Provided text
[0050] The procedure of Example 1 is repeated in all respects except the pretreatment application
is by spraying rather than padding and the amount of wet pickup of the zirconium tetrachloride
is altered. The amount of wet pickup (%) based on the weight of dry substrate and
the results (observed pattern clarity) are also shown in Table A.
Table A
Run |
Wet Pickup (%) |
Pattern Clarity |
a |
25 |
same as Example 1 |
b |
15 |
same as Example 1 |
c |
10 |
less sharp than Example 1 but better than control |
Example 3
[0051] The procedure of Example 1 is repeated in all respects except that the metal salts
shown in Table B are used in place of zirconium tetrachloride in the same amount of
wet pickup (85%). The results (observed pattern clarity:pattern sharpness, frosty
dyeing and dye uniformity) are also shown in Table B.
Table B
Run |
Metal Salt |
Pattern Clarity |
a |
Hafnium Chloride |
identical to Example 1 |
b |
Aluminum Chloride |
identical to Example 1 |
c |
Rubidium Chloride |
sharper than the control but not as sharp as Example 1 |
d |
Manganese Chloride |
same as Run c |
e |
Ferric Chloride |
same as Run c |
f |
Vanadium Oxytrichloride |
same as Run c |
g |
Barium Chloride |
same as Run c |
h |
Sodium Tetraborate |
same as Run c |
i |
Zinc Chloride |
same as Run c |
j |
Boron Trichloride |
same as Run c |
k |
Nickel Chloride |
same as Run c |
l |
Magnesium Chloride |
same as Run c |
m |
Calcium Chloride |
same as Run c |
n |
Titanium (III) Chloride |
same as Run c |
o |
Titanium (IV) Chloride |
same as Run c |
p |
Sodium Chloride |
same as Run c |
Example 4
[0052] In this example the procedure of Example 1 is repeated except that hydrochloric acid
is used as the pretreatment. Very little improvement is observed against the control.
Example 5
[0053] Example 3 Runs a-p and Example 4 are repeated except that guar gum (from High-Tek
Polymer Co.) thickener is used in both the light acid dye solution and the dark acid
dye solution. The identical results are obtained.
Example 6
[0054] The procedure of Example 1 is repeated except that the pretreatment is with 2 weight
percent zirconium oxychloride. Identical results as those in Example 1 are obtained.
Example 7
[0055] A variety of substrates as shown in Table C are dyed using the same procedure as
in Example 1. The dyestuff employed in each example is a conventional dyestuff for
the particular substrate to be dyed. In each instance identical results are observed
for the fabric to those reported in Example 1.
Table C
Run |
Substrate |
Dye |
a |
Lightweight Polyester Fabric |
Disperse Dye |
b |
Tufted Wool Carpet |
Acid Dye |
c |
Tufted Nylon 6 Carpet |
Acid Dye |
d |
Acrylic Upholstery Material |
Basic Dye |
Example 8
[0056] The procedure of Example 1 is repeated except that the zirconium salts shown in Table
D are used in place of zirconium tetrachloride in the pretreatment. Also, in Run a
the Zirconium Carbonate was first dissolved in fuming nitric acid. All three compounds
demonstrated results identical to those observed for Example 1.

Data provided
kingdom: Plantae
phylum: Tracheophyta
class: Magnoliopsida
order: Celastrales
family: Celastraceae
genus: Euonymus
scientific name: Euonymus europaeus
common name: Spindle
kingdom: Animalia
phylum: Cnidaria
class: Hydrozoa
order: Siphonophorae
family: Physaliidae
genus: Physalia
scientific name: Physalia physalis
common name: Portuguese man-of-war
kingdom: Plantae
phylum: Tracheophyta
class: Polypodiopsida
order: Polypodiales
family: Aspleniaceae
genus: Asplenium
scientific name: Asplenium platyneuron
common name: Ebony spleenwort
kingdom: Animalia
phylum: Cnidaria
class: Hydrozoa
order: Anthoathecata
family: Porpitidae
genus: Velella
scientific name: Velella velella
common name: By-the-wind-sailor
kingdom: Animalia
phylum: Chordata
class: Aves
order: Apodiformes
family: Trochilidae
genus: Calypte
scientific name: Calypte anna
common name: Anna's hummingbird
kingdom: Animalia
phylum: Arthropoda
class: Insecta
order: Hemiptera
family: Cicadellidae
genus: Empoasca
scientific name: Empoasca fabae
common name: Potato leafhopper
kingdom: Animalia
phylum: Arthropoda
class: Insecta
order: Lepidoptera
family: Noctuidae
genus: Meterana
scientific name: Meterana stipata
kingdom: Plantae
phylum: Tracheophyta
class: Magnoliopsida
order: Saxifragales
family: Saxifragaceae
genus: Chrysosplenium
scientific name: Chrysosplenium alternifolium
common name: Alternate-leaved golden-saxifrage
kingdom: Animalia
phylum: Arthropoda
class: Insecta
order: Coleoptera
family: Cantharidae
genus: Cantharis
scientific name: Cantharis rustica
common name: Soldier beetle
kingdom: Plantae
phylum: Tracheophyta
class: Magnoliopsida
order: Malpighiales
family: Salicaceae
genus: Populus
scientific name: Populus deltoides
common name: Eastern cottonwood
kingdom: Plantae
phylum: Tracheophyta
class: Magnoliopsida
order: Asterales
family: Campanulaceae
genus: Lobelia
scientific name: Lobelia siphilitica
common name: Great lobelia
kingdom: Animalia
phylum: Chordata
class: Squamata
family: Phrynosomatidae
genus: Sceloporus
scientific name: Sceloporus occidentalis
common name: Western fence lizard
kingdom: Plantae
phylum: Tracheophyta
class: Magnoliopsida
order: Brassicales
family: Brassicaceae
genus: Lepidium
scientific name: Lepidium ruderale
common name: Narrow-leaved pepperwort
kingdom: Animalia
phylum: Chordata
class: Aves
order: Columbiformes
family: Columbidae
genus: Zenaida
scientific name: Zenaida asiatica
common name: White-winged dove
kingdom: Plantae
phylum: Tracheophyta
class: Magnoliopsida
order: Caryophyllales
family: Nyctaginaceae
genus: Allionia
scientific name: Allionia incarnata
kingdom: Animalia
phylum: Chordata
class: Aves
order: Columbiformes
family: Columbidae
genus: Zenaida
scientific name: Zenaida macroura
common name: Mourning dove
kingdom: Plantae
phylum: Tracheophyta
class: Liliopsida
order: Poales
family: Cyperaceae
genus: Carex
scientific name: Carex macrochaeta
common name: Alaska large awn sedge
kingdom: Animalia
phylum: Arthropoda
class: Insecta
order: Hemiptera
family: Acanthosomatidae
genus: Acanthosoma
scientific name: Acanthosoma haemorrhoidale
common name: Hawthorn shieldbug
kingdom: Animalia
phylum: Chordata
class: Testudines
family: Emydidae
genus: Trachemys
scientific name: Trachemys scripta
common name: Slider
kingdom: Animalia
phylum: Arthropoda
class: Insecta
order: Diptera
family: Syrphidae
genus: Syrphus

Problems to work on
A - In the patent excerpt, what was used as the pretreatment in Example 4?
B - Duplicate everything in the patent excerpt from "[0050] The procedure" down to "in Table A.".
C - Summarize the patent excerpt in three sentences.

Outputs in order
A - Hydrochloric acid.

B -
[0050] The procedure of Example 1 is repeated in all respects except the pretreatment application
is by spraying rather than padding and the amount of wet pickup of the zirconium tetrachloride
is altered. The amount of wet pickup (%) based on the weight of dry substrate and
the results (observed pattern clarity) are also shown in Table A.

C - Spraying the zirconium tetrachloride pretreatment at 25% or 15% wet pickup matched the pattern clarity of Example 1, while 10% gave a less sharp pattern that was still better than the control. Hafnium chloride and aluminum chloride gave results identical to Example 1, most other metal salts gave patterns sharper than the control but not as sharp as Example 1, and hydrochloric acid gave very little improvement. Zirconium oxychloride, other zirconium salts, and substrates such as polyester fabric, wool and nylon carpet, and acrylic upholstery gave results identical to Example 1, and adding guar gum thickener gave identical results.